I’ve had a craving, burning hunger of late that just won’t go away. It’s been with me for some time now and it’s not for a good meal or a devilish bakery treat (those go without saying).
I’m talking about the need to read…… all the books that keep accumulating on my list, shelved in my memory or on random pieces of paper about the house.
There is nothing more satisfying and fulfilling as diving into a good read and letting ourselves surrender to its words. I love it, but never seem to have enough time for reading books these days.
I’ve become accustomed to reading (even skimming) more ‘articles’ or blog ‘posts’, in quick digestible bursts these days; at the kitchen bench while stirring a pan, by the tub while the kids bath, and if lucky the 10 mins or so before my eye lids crash at the end of a day.
Pleasure can be found in reading full stop, but I reckon especially in books; whether fiction or non, fantasy or philosophy.
Books fill our lives with not just stories, but experiences, memories, images, adventure, an appreciation for others and at best, life lessons.
“We should read not just because it makes us interesting and attractive but because it can open our hearts and minds to so many things”. (whytoread.com)
Luxuriously wandering the shelves of a book shop recently, while chatting with girlfriends, made me consider (and not for the first time as an English teacher) what makes a ‘great’ read?
One worthy of our ‘valuable’ time.
While there is no shortage of popular fiction out there (I’m a fan), there are some reads that just seem to stand the test of time and become woven into the fabric of our society.
Literature it’s called, and for all its supposed importance and influence, it’s a curious realm to define and one that intrigues me.
So what makes it into this realm, who are these Literary Greats and what have their works offered us?
Why have they remained when others have not? And do they really offer us more than any of the others out there?
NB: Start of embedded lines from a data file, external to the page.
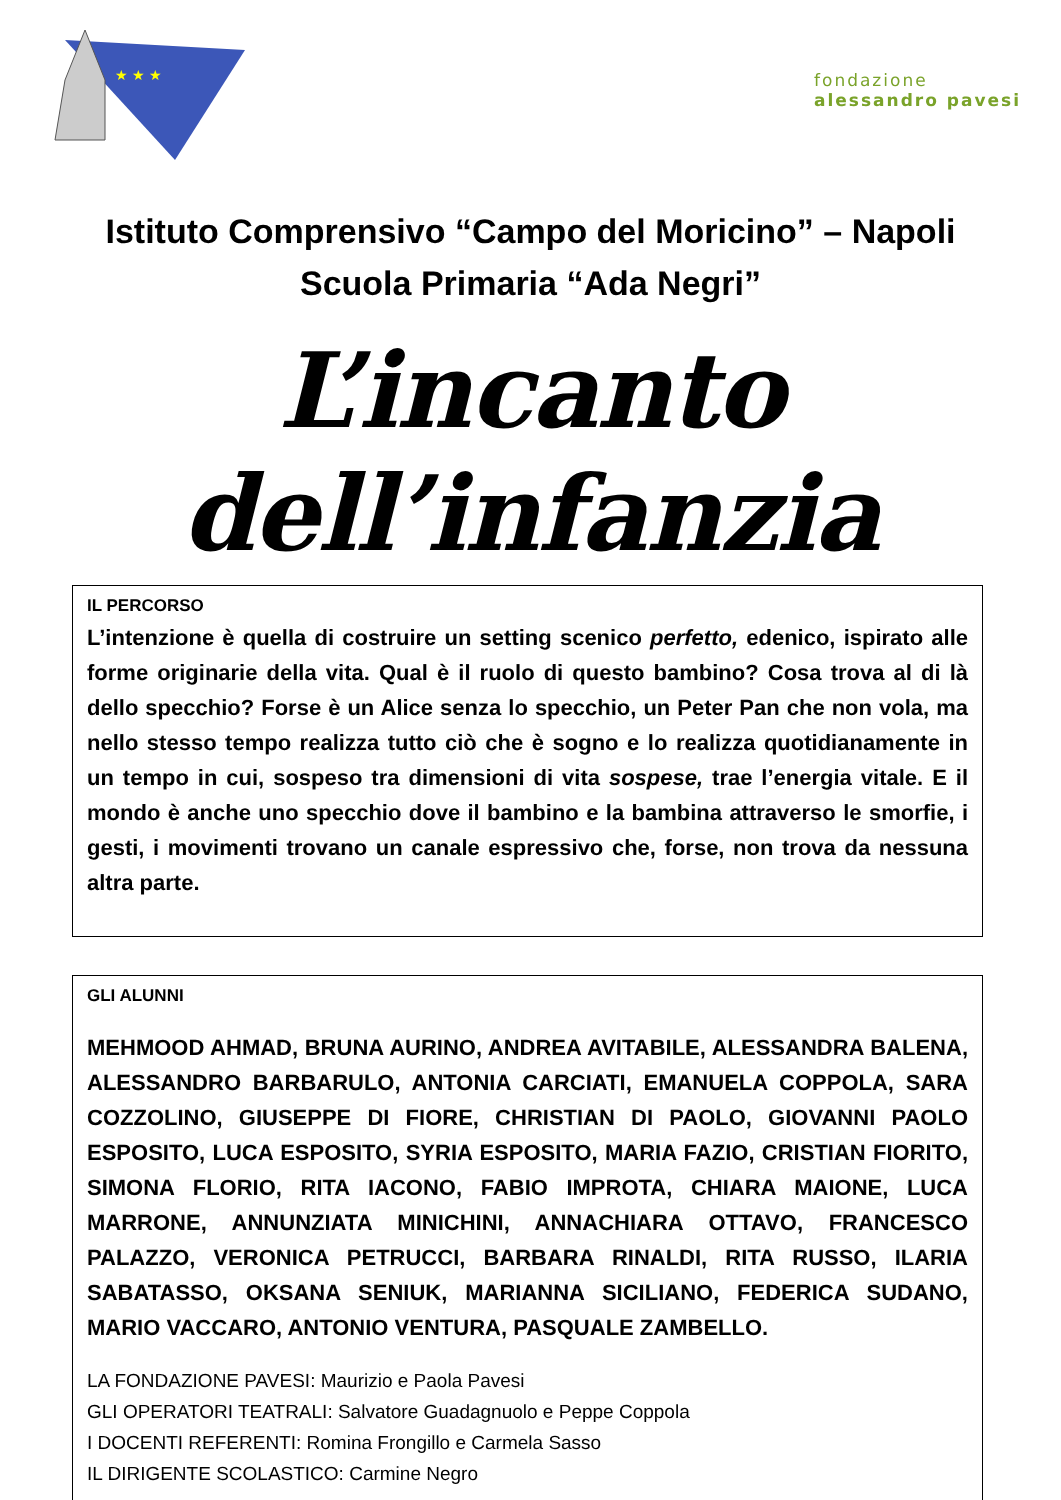★ ★ ★
fondazione
alessandro pavesi
Istituto Comprensivo “Campo del Moricino” – Napoli
Scuola Primaria “Ada Negri”
L’incanto dell’infanzia
IL PERCORSO
L’intenzione è quella di costruire un setting scenico perfetto, edenico, ispirato alle forme originarie della vita. Qual è il ruolo di questo bambino? Cosa trova al di là dello specchio? Forse è un Alice senza lo specchio, un Peter Pan che non vola, ma nello stesso tempo realizza tutto ciò che è sogno e lo realizza quotidianamente in un tempo in cui, sospeso tra dimensioni di vita sospese, trae l’energia vitale. E il mondo è anche uno specchio dove il bambino e la bambina attraverso le smorfie, i gesti, i movimenti trovano un canale espressivo che, forse, non trova da nessuna altra parte.
GLI ALUNNI
MEHMOOD AHMAD, BRUNA AURINO, ANDREA AVITABILE, ALESSANDRA BALENA, ALESSANDRO BARBARULO, ANTONIA CARCIATI, EMANUELA COPPOLA, SARA COZZOLINO, GIUSEPPE DI FIORE, CHRISTIAN DI PAOLO, GIOVANNI PAOLO ESPOSITO, LUCA ESPOSITO, SYRIA ESPOSITO, MARIA FAZIO, CRISTIAN FIORITO, SIMONA FLORIO, RITA IACONO, FABIO IMPROTA, CHIARA MAIONE, LUCA MARRONE, ANNUNZIATA MINICHINI, ANNACHIARA OTTAVO, FRANCESCO PALAZZO, VERONICA PETRUCCI, BARBARA RINALDI, RITA RUSSO, ILARIA SABATASSO, OKSANA SENIUK, MARIANNA SICILIANO, FEDERICA SUDANO, MARIO VACCARO, ANTONIO VENTURA, PASQUALE ZAMBELLO.
LA FONDAZIONE PAVESI: Maurizio e Paola Pavesi
GLI OPERATORI TEATRALI: Salvatore Guadagnuolo e Peppe Coppola
I DOCENTI REFERENTI: Romina Frongillo e Carmela Sasso
IL DIRIGENTE SCOLASTICO: Carmine Negro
I’m just about to begin ‘A Brave New World’ by Aldous Huxley, what was once a set school text and often on those ‘Books to Read before You Die’ lists (which incidentally are always very subjective).
That’s me, never read it but feel like I should. Not just so that I have a point of reference when others mention it at a swanky dinner party (of which I am yet to be invited), I also happen to like this genre ‘Dystopic fiction’ so am happy to indulge.
I think it’s fair to say that of the ‘Literary Greats’ that exist out there (and this in itself is always up for debate) there are some common elements they all share; a lovely turn of phrase, they push/ed the boundaries of their time, offer deep insight into us as humans, context influenced them profoundly and they deliver a powerful message (or universal themes), which still resonate today on some level.
Mary Shelley’s ‘Frankenstein’ was written during an age of intellectual, artistic, social and scientific upheaval.
Her novel originally published anonymously (females still considered inferior beings!) delves deep into philosophical and ethical issues for the individual and mankind. She also helped create a new genre (Science Fiction) but in its day, her novel was considered nothing more than popular fiction.
‘Twilight’ is a great work of Popular Fiction too, but I’m not sure it had any profound message to impart on the people of our world?
It did offer that most appealing of all universal themes ‘forbidden love’ and escapism at its best, so maybe that too should be valued?
Likewise, William Golding’s ‘Lord of the Flies’ can be read on varied levels, as a boy’s adventure story or a parable of our flawed humanity. Interestingly, this novel was not popular fiction in its day.
Only years later (after going out of print) did it make its mark on a world still coming to terms with post-war fall-out. Either way, its message is bold and brilliant (I think, anyway).
Maybe then the power in reading any book lies not in the ‘greatness’ of its esteem, but in the messages we choose to take from it?
But then again, maybe it’s also just about purpose? Am I reading for pleasure or for enlightenment?
Those books that have left their mark on me, like a valued friend, have often done both these.
They draw me in, provide insight and guidance, comfort and sometimes even offer a well needed reality check.
They inspire, provoke and intrigue.
That’s what great literature, BOOKS! do and I’m always left wanting more.
Now……. just to solve that tiny issue of time. Maybe there’s a book in that?